Assignment:
Among the records that follow, find each line holding the word "reward" and copy it.

Stored items:
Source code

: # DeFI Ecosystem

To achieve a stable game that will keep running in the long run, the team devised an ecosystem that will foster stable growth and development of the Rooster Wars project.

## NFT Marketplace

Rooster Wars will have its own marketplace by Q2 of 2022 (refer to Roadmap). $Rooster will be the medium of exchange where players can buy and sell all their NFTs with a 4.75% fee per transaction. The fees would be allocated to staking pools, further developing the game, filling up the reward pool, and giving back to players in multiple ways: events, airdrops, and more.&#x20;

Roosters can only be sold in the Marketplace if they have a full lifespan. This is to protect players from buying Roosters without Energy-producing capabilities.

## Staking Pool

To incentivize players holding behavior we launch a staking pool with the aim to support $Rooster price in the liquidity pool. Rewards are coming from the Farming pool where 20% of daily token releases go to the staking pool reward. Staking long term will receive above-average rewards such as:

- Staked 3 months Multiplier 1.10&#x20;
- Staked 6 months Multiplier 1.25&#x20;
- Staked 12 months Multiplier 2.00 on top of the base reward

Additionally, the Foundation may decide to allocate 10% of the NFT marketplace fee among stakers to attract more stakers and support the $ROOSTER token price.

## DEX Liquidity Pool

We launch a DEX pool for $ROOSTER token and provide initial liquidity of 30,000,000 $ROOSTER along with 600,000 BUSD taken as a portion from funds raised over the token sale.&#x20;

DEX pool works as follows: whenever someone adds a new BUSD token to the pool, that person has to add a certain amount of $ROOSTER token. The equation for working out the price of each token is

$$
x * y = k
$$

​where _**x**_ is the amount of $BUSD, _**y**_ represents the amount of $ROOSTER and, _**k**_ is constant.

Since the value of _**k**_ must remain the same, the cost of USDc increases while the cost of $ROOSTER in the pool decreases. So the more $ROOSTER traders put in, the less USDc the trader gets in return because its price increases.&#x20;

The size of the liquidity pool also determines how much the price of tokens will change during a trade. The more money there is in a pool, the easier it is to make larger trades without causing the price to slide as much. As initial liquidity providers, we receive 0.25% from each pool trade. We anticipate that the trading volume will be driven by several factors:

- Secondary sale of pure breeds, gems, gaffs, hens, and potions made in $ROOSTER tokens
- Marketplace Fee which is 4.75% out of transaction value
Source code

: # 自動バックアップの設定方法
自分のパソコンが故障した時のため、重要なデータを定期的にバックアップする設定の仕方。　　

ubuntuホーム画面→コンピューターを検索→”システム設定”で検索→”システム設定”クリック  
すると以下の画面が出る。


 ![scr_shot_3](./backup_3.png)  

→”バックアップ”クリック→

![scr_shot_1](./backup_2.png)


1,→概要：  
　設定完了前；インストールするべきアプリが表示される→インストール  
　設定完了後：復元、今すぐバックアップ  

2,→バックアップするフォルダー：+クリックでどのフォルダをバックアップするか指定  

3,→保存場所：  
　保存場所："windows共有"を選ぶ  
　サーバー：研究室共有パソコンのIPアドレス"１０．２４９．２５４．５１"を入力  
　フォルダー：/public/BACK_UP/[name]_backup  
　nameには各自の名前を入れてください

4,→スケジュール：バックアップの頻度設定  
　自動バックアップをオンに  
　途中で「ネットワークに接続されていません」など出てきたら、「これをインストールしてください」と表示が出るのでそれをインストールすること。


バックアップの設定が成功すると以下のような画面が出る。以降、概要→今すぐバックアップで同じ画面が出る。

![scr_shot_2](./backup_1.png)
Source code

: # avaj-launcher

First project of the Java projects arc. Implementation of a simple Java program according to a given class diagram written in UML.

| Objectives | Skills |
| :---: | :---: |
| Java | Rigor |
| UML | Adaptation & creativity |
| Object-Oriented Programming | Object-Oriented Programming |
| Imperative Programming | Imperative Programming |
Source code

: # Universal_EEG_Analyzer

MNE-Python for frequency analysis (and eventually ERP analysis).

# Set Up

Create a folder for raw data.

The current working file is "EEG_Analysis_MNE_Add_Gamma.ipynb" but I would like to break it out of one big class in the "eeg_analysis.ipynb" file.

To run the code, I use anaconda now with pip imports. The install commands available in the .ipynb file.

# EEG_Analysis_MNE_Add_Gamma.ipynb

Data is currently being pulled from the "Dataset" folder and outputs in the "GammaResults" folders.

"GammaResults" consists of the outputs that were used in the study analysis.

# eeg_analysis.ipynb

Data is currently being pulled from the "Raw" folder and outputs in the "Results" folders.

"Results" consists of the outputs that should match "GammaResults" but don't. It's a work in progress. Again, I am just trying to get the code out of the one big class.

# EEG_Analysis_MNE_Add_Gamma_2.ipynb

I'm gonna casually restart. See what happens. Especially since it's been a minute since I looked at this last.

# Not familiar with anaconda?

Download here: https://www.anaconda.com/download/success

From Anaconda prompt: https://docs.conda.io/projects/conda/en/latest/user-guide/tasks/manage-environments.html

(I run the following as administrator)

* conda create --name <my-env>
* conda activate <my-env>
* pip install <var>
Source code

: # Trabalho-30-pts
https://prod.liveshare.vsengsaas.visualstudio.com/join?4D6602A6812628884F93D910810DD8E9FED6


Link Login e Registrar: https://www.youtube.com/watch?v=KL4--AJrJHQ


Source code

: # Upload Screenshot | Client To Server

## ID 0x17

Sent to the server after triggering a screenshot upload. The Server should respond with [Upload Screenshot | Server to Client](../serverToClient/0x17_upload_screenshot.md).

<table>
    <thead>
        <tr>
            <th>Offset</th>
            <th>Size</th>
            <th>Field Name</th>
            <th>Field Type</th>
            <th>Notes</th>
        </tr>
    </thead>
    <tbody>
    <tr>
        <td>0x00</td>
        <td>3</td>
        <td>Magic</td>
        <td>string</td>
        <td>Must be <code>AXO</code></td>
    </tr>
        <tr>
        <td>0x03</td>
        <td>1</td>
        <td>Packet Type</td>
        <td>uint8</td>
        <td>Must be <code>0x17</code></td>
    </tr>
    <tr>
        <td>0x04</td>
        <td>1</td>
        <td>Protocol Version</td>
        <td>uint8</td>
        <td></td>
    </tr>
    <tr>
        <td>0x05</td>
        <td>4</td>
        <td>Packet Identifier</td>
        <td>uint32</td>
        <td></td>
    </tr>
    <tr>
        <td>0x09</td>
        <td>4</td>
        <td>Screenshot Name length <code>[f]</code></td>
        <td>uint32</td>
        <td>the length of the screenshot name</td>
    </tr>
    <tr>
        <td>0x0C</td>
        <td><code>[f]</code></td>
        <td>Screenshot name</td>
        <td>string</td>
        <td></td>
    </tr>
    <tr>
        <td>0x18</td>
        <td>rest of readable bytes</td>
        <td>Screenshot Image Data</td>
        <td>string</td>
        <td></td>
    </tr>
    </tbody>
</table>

Answer to this problem:
Rooster Wars will have its own marketplace by Q2 of 2022 (refer to Roadmap). $Rooster will be the medium of exchange where players can buy and sell all their NFTs with a 4.75% fee per transaction. The fees would be allocated to staking pools, further developing the game, filling up the reward pool, and giving back to players in multiple ways: events, airdrops, and more.&#x20;
To incentivize players holding behavior we launch a staking pool with the aim to support $Rooster price in the liquidity pool. Rewards are coming from the Farming pool where 20% of daily token releases go to the staking pool reward. Staking long term will receive above-average rewards such as:
- Staked 12 months Multiplier 2.00 on top of the base reward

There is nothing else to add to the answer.